Toros Üniversitesi 45 Evler Kampüsünde gerçekleştirilen panele, üniversitenin Mütevelli Heyet Başkanı Yusuf Sertaç Özveren, Rektör Haluk Korkmazyürek, Mersin Ticaret ve Sanayi Odası (MTSO) Başkanı Ayhan Kızıltan, Mersin-Tarsus Organize Sanayi Bölgesi (MTOSB) Başkanı Sabri Tekli, Mersin Tarsus Tarımsal Ürün İşleme İhtisas Organize Sanayi Bölgesi (TÜİOSB) Başkanı Gül Akyürek Balta, Mersin Sanayici ve İş Adamları Derneği (MESİAD) Başkanı Hasan Engin ile Türkiye ile Irak Sanayicileri ve İşadamları Derneği (TISİAD) Başkanı Nevaf Kılıç ve öğrenciler katıldı.

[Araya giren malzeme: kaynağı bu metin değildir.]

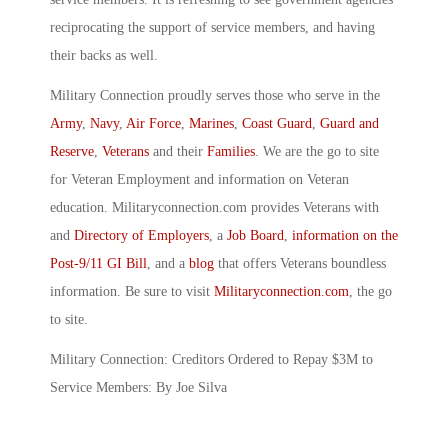
reciprocating the support of service members, and having
their backs as well.
Military Connection proudly serves those who serve in the
Army
,
Navy
,
Air Force
,
Marines
,
Coast Guard
,
Guard and
Reserve
,
Veterans
and their
Families
. We are the go to site
for Veteran Employment and information on Veteran
education. Militaryconnection.com provides Veterans with
and
Directory of Employers
, a
Job Board
,
information on the
Post-9/11 GI Bill
, and a
blog
that offers Veterans boundless
information. Be sure to visit
Militaryconnection.com
, the go
to site.
Military Connection: Creditors Ordered to Repay $3M to
Service Members: By Joe Silva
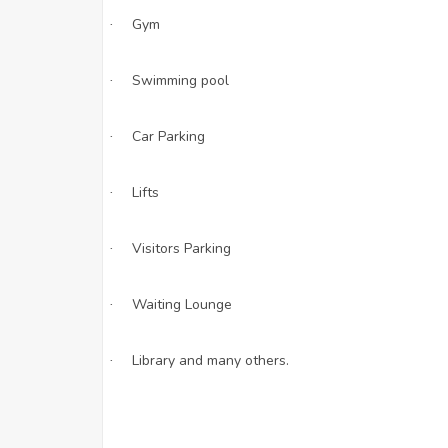
Gym
·
Swimming pool
·
Car Parking
·
Lifts
·
Visitors Parking
·
Waiting Lounge
·
Library and many others.
·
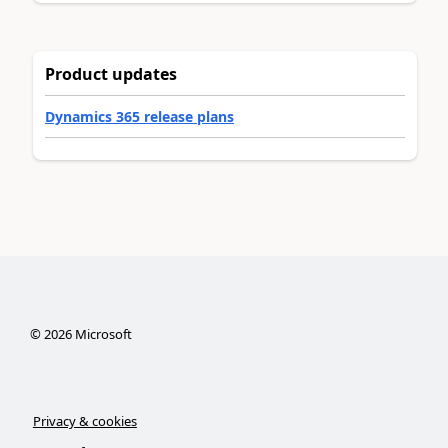
Product updates
Dynamics 365 release plans
©
2026
Microsoft
Privacy & cookies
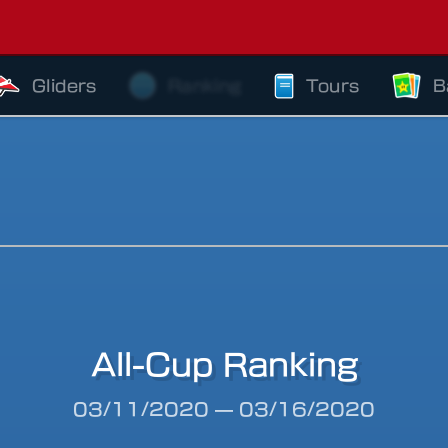
Gliders
Ranking
Tours
B
All-Cup Ranking
riod
03/11/2020
—
03/16/2020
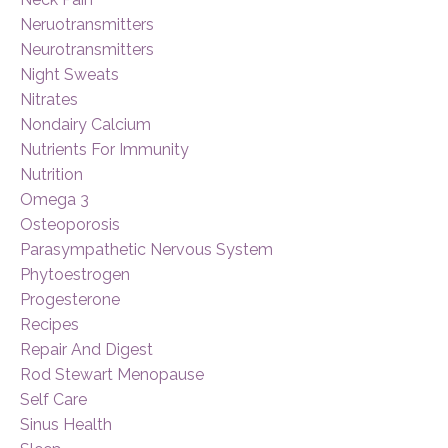
Neruotransmitters
Neurotransmitters
Night Sweats
Nitrates
Nondairy Calcium
Nutrients For Immunity
Nutrition
Omega 3
Osteoporosis
Parasympathetic Nervous System
Phytoestrogen
Progesterone
Recipes
Repair And Digest
Rod Stewart Menopause
Self Care
Sinus Health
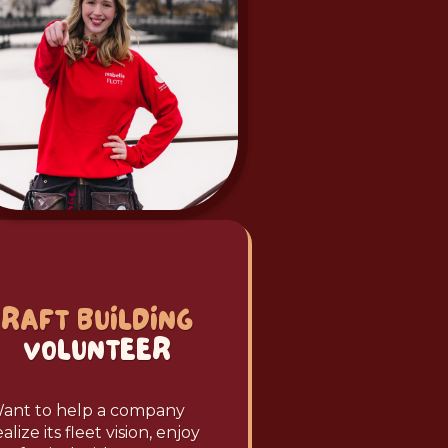
RAFT BUILDING
VOLUNTEER
ant to help a company
ealize its fleet vision, enjoy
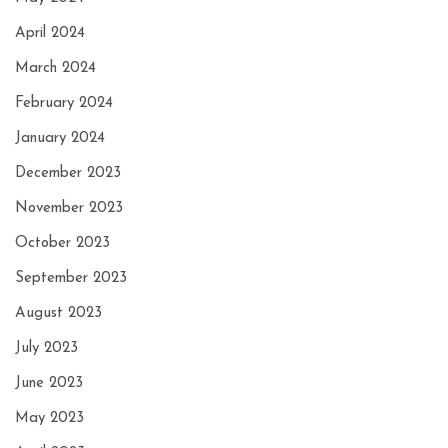
April 2024
March 2024
February 2024
January 2024
December 2023
November 2023
October 2023
September 2023
August 2023
July 2023
June 2023
May 2023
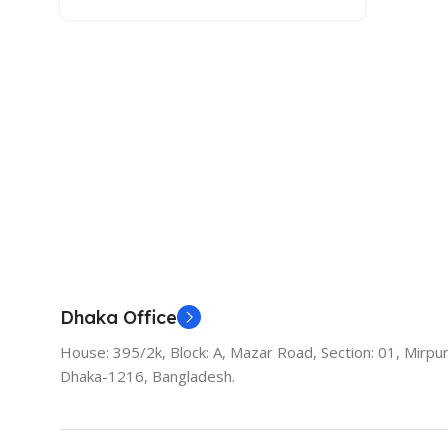
Dhaka Office
House: 395/2k, Block: A, Mazar Road, Section: 01, Mirpur
Dhaka-1216, Bangladesh.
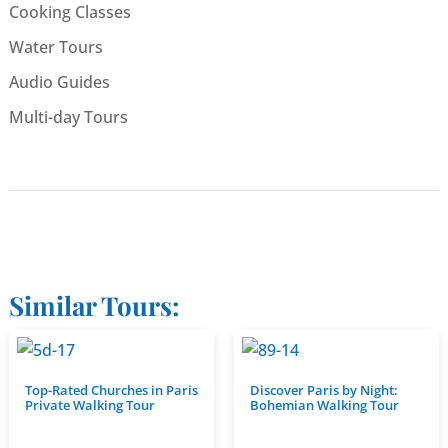
Cooking Classes
Water Tours
Audio Guides
Multi-day Tours
Similar Tours:
Top-Rated Churches in Paris
Discover Paris by Night:
Private Walking Tour
Bohemian Walking Tour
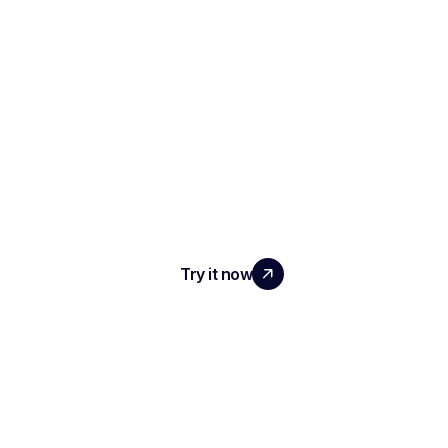
SCALE YOUR TEAM
WITH REAL IMPACT
Try it now
PRODUCT
AI Interview Notes & Reports
Automated ATS
Conversational Intelligence
Meeting Transcription & Recording
AI Meeting Minutes & Summaries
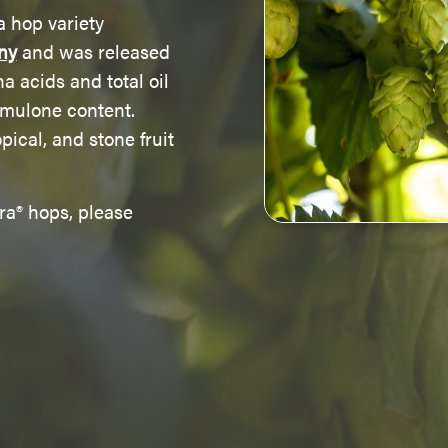
a hop variety
ny
and was released
ha acids and total oil
umulone content.
pical, and stone fruit
ra® hops, please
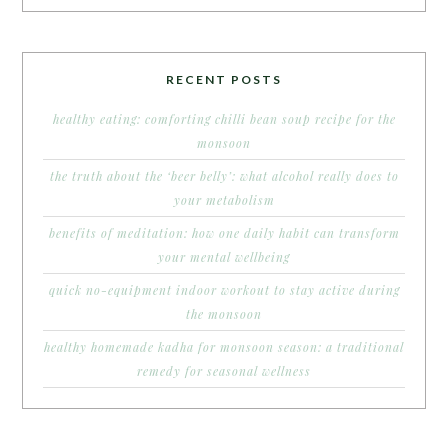
RECENT POSTS
healthy eating: comforting chilli bean soup recipe for the
monsoon
the truth about the ‘beer belly’: what alcohol really does to
your metabolism
benefits of meditation: how one daily habit can transform
your mental wellbeing
quick no-equipment indoor workout to stay active during
the monsoon
healthy homemade kadha for monsoon season: a traditional
remedy for seasonal wellness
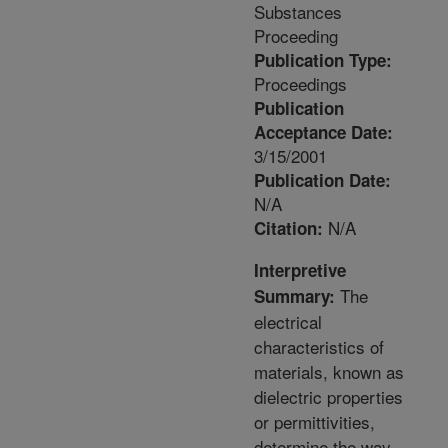
Substances
Proceeding
Publication Type:
Proceedings
Publication
Acceptance Date:
3/15/2001
Publication Date:
N/A
N/A
Citation:
Interpretive
The
Summary:
electrical
characteristics of
materials, known as
dielectric properties
or permittivities,
determine the way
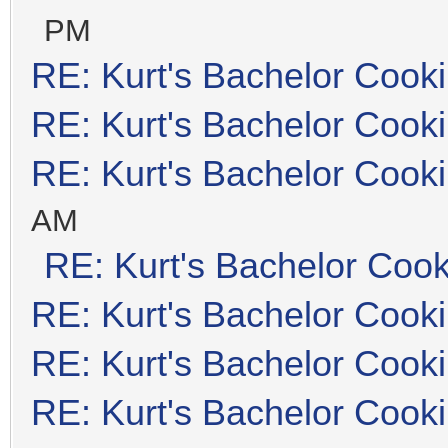
PM
RE: Kurt's Bachelor Cook
RE: Kurt's Bachelor Cook
RE: Kurt's Bachelor Cook
AM
RE: Kurt's Bachelor Coo
RE: Kurt's Bachelor Cook
RE: Kurt's Bachelor Cook
RE: Kurt's Bachelor Cook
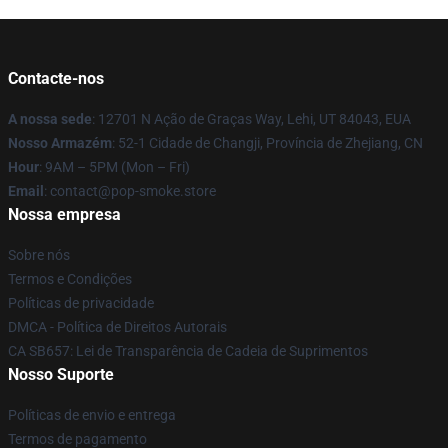
Contacte-nos
A nossa sede
: 12701 N Ação de Graças Way, Lehi, UT 84043, EUA
Nosso Armazém
: 52-1 Cidade de Changji, Província de Zhejiang, CN
Hour
: 9AM – 5PM (Mon – Fri)
Email
: contact@pop-smoke.store
Nossa empresa
Sobre nós
Termos e Condições
Políticas de privacidade
DMCA - Política de Direitos Autorais
CA SB657: Lei de Transparência de Cadeia de Suprimentos
Nosso Suporte
Políticas de envio e entrega
Termos de pagamento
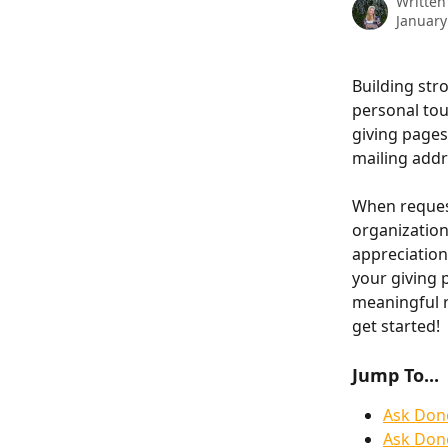
Written
January
Building str
personal tou
giving pages
mailing addr
When request
organization
appreciation 
your giving 
meaningful r
get started!
Jump To...
Ask Don
Ask Dono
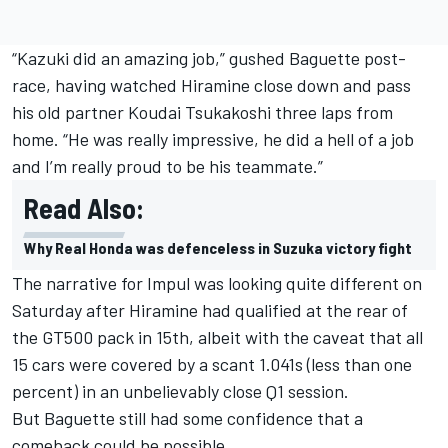
“Kazuki did an amazing job,” gushed Baguette post-
race, having watched Hiramine close down and pass
his old partner Koudai Tsukakoshi three laps from
home. “He was really impressive, he did a hell of a job
and I’m really proud to be his teammate.”
Read Also:
Why Real Honda was defenceless in Suzuka victory fight
The narrative for Impul was looking quite different on
Saturday after Hiramine had qualified at the rear of
the GT500 pack in 15th, albeit with the caveat that all
15 cars were covered by a scant 1.041s (less than one
percent) in an unbelievably close Q1 session.
But Baguette still had some confidence that a
comeback could be possible.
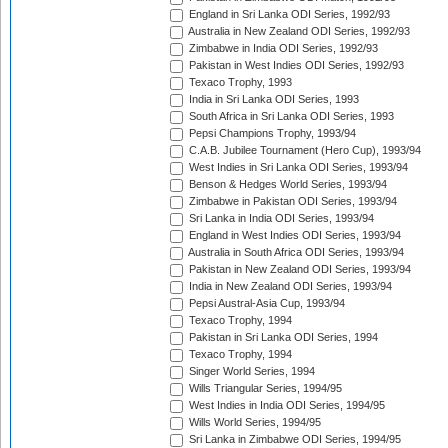
England in Sri Lanka ODI Series, 1992/93
Australia in New Zealand ODI Series, 1992/93
Zimbabwe in India ODI Series, 1992/93
Pakistan in West Indies ODI Series, 1992/93
Texaco Trophy, 1993
India in Sri Lanka ODI Series, 1993
South Africa in Sri Lanka ODI Series, 1993
Pepsi Champions Trophy, 1993/94
C.A.B. Jubilee Tournament (Hero Cup), 1993/94
West Indies in Sri Lanka ODI Series, 1993/94
Benson & Hedges World Series, 1993/94
Zimbabwe in Pakistan ODI Series, 1993/94
Sri Lanka in India ODI Series, 1993/94
England in West Indies ODI Series, 1993/94
Australia in South Africa ODI Series, 1993/94
Pakistan in New Zealand ODI Series, 1993/94
India in New Zealand ODI Series, 1993/94
Pepsi Austral-Asia Cup, 1993/94
Texaco Trophy, 1994
Pakistan in Sri Lanka ODI Series, 1994
Texaco Trophy, 1994
Singer World Series, 1994
Wills Triangular Series, 1994/95
West Indies in India ODI Series, 1994/95
Wills World Series, 1994/95
Sri Lanka in Zimbabwe ODI Series, 1994/95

Prof. Dr. Ahmet Özer, konferansın açılış konuşmasında, üniversite olarak eğitim-öğretim döneminde her hafta böyle etkinlikler yaptıklarını söyledi. En az ayda 4 bu tür etkinlikler düzenlediklerini kaydeden Özer, "Buradaki amacımız, öğrencilerimize bir mutluluk, memnuniyet oluşturmak. Fakat maalesef şimdiki öğrenci yapısı bizim dönemdeki öğrenci yapısı gibi değil. Şu anda burada kentin önde gelen en önemli iş insanları var. Öğrencilere ’gelin burada iş insanları var, başka yerde bu insanları bulamazsınız’ diyoruz ama çok ilgi duymuyorlar. Bizim amacımız öğrencileri bu konuda memnun etmek. İkinci amacımızda üniversite ile kenti buluşturmak. Uzun yıllardır bunlar yapılmamış. Bu ilişkileri sürdüreceğiz ve burada başarılı olacağımıza inanıyorum. Bunlara devam edeceğiz. Bugünde önemli bir konuyu konuşacağız. Konuşmacı olarak gelen 6 iş insanımıza teşekkür ediyorum" dedi.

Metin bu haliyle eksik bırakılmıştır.